La jurisprudence tire deux conséquences de cette règle :
■ En l'absence d'une telle décision constatant l'illégalité, le juge d'instruction saisi d'une plainte avec constitution de partie civile doit rendre une ordonnance de non-lieu à informer (Crim. 28 janv. 1997, n ° 96-81.388).
■ L'existence d'une décision définitive de la juridiction répressive écartant l'illégalité de la poursuite ou de l'acte accompli fait obstacle à l'exercice de l'action publique (Crim. 26 nov. 1996, n° 96-83.258).
Mais quid lorsqu’aucune juridiction pénale n’a été saisie ?
En l’espèce, un homme a déposé une plainte assortie de constitution de partie civile auprès du juge d’instruction, du chef d’atteinte à la liberté individuelle par personne dépositaire de l’autorité publique. L’infraction aurait été commise du fait de son placement en garde à vue par un officier de police judiciaire, lors d’une enquête ouverte du chef d’obtention frauduleuse de documents administratifs, finalement classée sans suite. Le juge d’instruction a rendu une ordonnance de refus d’informer, au visa de l’article 6-1 du Code de procédure pénale, en relevant que la mesure de garde à vue prise à l’encontre de l’intéressé n’avait pas fait l’objet d’un constat préalable d’illégalité par une juridiction répressive, et que l’action publique ne pouvait être mise en mouvement. La partie civile a relevé appel de cette décision. Pour confirmer l’ordonnance entreprise, l’arrêt retient qu’en l’absence d’une décision définitive ayant statué sur l’irrégularité de la garde à vue, les faits dénoncés ne peuvent légalement comporter une poursuite.
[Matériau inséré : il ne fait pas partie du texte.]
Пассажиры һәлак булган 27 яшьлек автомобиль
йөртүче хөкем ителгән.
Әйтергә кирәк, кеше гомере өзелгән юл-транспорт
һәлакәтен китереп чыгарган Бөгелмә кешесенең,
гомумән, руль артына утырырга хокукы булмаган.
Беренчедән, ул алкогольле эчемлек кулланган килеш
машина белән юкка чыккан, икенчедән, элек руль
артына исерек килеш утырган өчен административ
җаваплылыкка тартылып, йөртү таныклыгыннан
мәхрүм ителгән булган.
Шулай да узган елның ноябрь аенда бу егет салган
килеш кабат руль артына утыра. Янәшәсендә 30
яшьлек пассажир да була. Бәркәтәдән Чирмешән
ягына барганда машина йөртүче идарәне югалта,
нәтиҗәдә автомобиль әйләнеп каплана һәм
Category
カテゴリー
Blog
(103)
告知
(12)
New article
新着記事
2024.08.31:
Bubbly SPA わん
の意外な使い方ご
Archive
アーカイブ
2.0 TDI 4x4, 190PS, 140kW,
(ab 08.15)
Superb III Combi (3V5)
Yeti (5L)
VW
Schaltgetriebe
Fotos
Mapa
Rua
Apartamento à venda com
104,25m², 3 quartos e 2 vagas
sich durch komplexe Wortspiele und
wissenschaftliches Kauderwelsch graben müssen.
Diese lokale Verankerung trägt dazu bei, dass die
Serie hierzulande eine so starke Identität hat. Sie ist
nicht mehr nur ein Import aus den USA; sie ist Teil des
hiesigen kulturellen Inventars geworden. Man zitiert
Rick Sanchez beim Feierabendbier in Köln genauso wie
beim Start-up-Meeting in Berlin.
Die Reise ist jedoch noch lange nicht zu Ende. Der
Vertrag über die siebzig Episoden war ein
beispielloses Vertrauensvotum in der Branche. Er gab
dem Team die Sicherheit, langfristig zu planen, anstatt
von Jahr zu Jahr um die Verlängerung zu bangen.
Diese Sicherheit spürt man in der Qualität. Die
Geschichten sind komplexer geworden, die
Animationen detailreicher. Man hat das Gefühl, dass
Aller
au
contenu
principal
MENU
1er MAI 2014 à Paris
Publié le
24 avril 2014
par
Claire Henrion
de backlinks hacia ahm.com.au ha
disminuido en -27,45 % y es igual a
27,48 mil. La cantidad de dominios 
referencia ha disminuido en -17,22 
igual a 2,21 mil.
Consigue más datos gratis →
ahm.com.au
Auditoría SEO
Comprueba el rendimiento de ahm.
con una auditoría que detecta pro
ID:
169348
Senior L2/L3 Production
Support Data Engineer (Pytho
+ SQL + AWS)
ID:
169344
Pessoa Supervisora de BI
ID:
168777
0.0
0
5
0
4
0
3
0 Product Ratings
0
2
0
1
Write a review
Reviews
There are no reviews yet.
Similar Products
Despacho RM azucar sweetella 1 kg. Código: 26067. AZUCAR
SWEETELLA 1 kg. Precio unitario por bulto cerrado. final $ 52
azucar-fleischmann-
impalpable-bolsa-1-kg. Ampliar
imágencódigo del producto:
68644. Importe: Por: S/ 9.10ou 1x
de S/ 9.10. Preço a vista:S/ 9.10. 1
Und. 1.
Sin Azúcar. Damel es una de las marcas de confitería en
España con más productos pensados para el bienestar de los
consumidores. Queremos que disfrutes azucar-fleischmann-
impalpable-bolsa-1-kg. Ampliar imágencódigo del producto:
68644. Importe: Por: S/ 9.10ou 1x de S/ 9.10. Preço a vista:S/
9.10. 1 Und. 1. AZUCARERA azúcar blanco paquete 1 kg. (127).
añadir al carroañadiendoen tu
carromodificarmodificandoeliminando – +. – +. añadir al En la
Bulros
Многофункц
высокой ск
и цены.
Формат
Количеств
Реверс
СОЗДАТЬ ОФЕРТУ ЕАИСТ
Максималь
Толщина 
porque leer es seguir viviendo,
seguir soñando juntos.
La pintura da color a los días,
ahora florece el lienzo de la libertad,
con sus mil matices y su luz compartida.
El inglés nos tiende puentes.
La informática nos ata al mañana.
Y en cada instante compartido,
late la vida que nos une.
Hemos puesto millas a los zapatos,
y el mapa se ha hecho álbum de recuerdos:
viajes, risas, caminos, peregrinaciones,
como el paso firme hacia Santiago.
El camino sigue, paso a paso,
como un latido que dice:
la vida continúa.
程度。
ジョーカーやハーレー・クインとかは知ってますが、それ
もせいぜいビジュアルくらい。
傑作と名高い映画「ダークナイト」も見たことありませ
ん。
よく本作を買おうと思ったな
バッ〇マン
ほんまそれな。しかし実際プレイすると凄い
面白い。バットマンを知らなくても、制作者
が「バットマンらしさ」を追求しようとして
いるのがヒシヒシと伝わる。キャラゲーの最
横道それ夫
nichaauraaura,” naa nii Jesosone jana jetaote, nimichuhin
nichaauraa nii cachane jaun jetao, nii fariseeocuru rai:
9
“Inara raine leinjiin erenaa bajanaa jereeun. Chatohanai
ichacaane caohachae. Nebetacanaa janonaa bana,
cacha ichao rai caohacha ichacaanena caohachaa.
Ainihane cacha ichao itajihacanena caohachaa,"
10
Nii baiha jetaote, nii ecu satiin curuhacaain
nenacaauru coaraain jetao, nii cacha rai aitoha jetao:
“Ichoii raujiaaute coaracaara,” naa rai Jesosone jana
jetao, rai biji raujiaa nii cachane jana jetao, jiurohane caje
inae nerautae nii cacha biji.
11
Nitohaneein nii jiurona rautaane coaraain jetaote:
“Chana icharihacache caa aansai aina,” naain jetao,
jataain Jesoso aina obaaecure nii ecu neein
Au visa de l’article 6-1 du Code de procédure pénale, la chambre criminelle censure les juges du fond et affirme au terme d’un attendu de principe rappelant les dispositions de l’article 6-1 du Code de procédure pénale, « ces dispositions ne sauraient trouver application lorsque la procédure à l’occasion de laquelle l’acte dénoncé aurait été commis n’a donné lieu à la saisine d’aucune juridiction pénale habilitée à constater le caractère illégal de la poursuite ou de l’acte accompli ». En l’espèce, la garde à vue dont se plaint la partie civile étant intervenue dans une procédure finalement classée sans suite, aucune juridiction pénale n’a été saisie. L’exception préjudicielle n’a donc logiquement pas vocation à s’appliquer.
Crim. 30 mars 2016, n° 14-87.251
Références
■ Crim. 28 oct. 2014, n° 14-81.127 P, D. 2014. 2243 ; ibid. 2015. 1738, obs. J. Pradel ; AJ pénal 2015. 206, obs. L. Ascensi ; ibid. 320, obs. P. de Combles de Nayves.
■ Crim. 10 mai 2001, n° 99-87.052.
■ Crim. 5 avr. 2011, n° 10-88.079.
■ Crim. 28 janv. 1997, n ° 96-81.388 P, RSC 1997. 664, obs. J.-P. Dintilhac.
■ Crim. 26 nov. 1996, n° 96-83.258 P.